The final chapter, “Sunappu Seen from Abroad: Reconsidering the Exhibition New Japanese Photography” examines how Japanese photography was interpreted in the first major international postwar exhibition of the medium, curated by John Szarkowski at the Museum of Modern Art, New York in 1974. Sunappu images dominated the exhibition, though other genres were included. However, the complexities of sunappu were not well understood by either Szarkowski or the audience. Lacking any historical context, viewers interpreted the images in a straightforward fashion “as raw and transparent visual documents of contemporary Japanese society” (p. 254). This was due in large part to sunappu’s distinctive qualities, namely “its relative indifference to personal expressions and concern for realistic representations of the world” (p. 273). The dissertation concludes with a short chapter addressing shifts in photographic practices from the 1980s onward that have since overtaken sunappu as a primary means of expression.
This is a major contribution to the scholarly literature that adds significantly to our understanding of twentieth-century Japanese photography. In lucid prose, Kai articulates the changing contours of sunappu over time and convincingly argues for its usefulness as a singular diachronic concept linking a disparate array of images.
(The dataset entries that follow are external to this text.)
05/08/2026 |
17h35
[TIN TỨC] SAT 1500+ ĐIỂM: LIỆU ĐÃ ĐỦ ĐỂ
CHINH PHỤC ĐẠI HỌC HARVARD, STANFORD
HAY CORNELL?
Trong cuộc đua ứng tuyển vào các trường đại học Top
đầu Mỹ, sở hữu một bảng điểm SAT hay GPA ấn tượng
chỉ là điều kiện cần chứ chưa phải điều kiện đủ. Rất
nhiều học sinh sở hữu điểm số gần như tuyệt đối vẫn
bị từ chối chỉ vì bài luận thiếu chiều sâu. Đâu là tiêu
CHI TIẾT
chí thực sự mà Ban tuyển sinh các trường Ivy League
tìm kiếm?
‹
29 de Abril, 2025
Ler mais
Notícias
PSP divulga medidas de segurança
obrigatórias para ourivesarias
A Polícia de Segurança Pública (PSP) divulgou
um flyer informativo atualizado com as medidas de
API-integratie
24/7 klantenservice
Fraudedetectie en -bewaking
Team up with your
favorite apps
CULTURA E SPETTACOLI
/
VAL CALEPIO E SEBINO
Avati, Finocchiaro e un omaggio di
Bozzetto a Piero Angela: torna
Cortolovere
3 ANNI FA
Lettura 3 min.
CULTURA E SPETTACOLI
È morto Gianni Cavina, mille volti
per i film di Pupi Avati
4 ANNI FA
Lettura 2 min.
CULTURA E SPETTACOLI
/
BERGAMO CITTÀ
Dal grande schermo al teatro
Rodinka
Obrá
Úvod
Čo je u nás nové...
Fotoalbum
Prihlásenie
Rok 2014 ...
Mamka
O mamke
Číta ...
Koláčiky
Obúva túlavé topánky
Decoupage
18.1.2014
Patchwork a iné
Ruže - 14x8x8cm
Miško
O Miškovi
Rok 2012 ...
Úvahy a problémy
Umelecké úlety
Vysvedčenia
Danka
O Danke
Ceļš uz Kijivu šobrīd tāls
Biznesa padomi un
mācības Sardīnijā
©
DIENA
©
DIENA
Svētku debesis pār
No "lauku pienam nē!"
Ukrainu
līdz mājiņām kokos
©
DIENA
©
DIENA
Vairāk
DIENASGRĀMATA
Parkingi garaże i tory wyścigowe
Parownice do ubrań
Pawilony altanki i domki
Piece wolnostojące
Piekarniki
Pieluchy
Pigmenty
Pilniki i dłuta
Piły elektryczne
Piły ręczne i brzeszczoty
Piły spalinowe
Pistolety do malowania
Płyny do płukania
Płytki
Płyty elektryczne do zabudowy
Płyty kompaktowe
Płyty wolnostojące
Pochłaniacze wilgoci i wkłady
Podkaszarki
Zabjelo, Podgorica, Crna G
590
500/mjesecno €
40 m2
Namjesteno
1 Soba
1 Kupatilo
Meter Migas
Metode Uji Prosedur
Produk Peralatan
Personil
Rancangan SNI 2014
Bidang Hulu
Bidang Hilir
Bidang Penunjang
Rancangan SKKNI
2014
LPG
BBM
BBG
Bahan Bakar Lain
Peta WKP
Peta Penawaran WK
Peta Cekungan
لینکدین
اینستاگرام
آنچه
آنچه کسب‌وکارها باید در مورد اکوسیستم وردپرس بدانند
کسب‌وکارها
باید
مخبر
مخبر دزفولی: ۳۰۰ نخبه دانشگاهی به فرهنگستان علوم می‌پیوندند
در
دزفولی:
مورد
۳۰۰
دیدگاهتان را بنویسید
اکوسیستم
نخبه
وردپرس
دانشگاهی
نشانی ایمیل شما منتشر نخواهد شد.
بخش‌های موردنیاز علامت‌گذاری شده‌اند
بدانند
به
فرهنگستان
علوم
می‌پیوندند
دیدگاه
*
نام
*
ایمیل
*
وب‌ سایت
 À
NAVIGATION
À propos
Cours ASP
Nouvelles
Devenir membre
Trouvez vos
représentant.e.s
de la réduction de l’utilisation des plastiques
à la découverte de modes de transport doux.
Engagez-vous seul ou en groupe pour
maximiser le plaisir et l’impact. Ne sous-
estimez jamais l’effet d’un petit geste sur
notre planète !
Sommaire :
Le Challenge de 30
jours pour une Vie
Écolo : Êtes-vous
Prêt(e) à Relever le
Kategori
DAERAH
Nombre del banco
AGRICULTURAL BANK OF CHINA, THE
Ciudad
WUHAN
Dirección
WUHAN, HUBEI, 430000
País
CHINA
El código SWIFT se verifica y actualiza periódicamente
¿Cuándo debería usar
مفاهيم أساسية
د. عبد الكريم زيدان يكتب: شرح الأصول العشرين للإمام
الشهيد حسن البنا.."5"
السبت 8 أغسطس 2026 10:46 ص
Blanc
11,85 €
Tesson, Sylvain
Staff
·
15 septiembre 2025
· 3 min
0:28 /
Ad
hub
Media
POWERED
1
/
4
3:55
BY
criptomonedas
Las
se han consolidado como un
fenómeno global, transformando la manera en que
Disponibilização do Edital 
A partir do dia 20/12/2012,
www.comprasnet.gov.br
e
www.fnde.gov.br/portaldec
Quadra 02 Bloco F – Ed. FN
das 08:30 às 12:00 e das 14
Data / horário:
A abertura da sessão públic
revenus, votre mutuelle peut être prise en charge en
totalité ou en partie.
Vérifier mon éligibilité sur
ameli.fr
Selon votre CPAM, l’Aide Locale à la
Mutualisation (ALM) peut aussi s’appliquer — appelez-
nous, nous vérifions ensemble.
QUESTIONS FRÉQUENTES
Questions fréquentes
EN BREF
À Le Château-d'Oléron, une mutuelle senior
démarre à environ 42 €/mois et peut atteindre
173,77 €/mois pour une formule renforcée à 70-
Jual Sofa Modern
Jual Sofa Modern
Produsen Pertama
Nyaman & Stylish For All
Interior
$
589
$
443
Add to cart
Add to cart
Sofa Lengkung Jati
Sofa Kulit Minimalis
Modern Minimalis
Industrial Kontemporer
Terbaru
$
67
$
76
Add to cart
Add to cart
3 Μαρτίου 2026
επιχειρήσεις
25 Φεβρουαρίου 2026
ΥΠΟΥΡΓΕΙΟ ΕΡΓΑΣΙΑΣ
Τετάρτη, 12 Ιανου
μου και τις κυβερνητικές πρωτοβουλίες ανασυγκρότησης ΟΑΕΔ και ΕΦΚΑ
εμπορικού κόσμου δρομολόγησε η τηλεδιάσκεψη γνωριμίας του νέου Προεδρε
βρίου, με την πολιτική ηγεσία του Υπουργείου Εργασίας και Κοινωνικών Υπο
This project will be of particular interest to scholars of modern Japanese art, history, and culture as well as a broader audience interested in photography and visual culture in general.
Karen M. Fraser
Department of Art and Art History
Santa Clara University
kmfraser@scu.edu
Primary Sources
Photographic magazines: Camera, Photo Times, Asahi Camera, Camera Mainichi, among others.
Photobooks and artist’s books: Ken Domon’s Chikuhō no kodomotachi (The Children of Chikuhō, Tokyo: Patoria shoten, 1960) and Shōmei Tōmatsu’s Okinawa, Okinawa, Okinawa (Tokyo: Shaken, 1969), among others.
Technical guidebooks: Asahi Shimbunsha, ed., Sunappu (Vol. 2, Asahi camera kōza [Asahi Camera Lecture Series], Tokyo: Asashi Shimbunsha, 1955) and Yoshio Watanabe, Sunappu shashin no neraikata utsushikata (How to Aim at and Shoot Sunappu Photography, Vol. 4, Shashin jitsugi dai kōza [Extended Lectures on the Practical Techniques of Photography], Tokyo: Genkōsha, 1937), among others.
Dissertation Information
City University of New York. 2012. 373 pp. Primary Advisor: Geoffrey Batchen.
Image: Spread from Yoshio Watanabe, Sunappu shashin noneraikata utsushikata (How to Aim at and Shoot Sunappu Photography), vol.4, Shashin jitsugi daikôza (Extended Lectures on the Practical Techniques of Photography) (Tokyo: Genkôsha, 1937),unpaginated.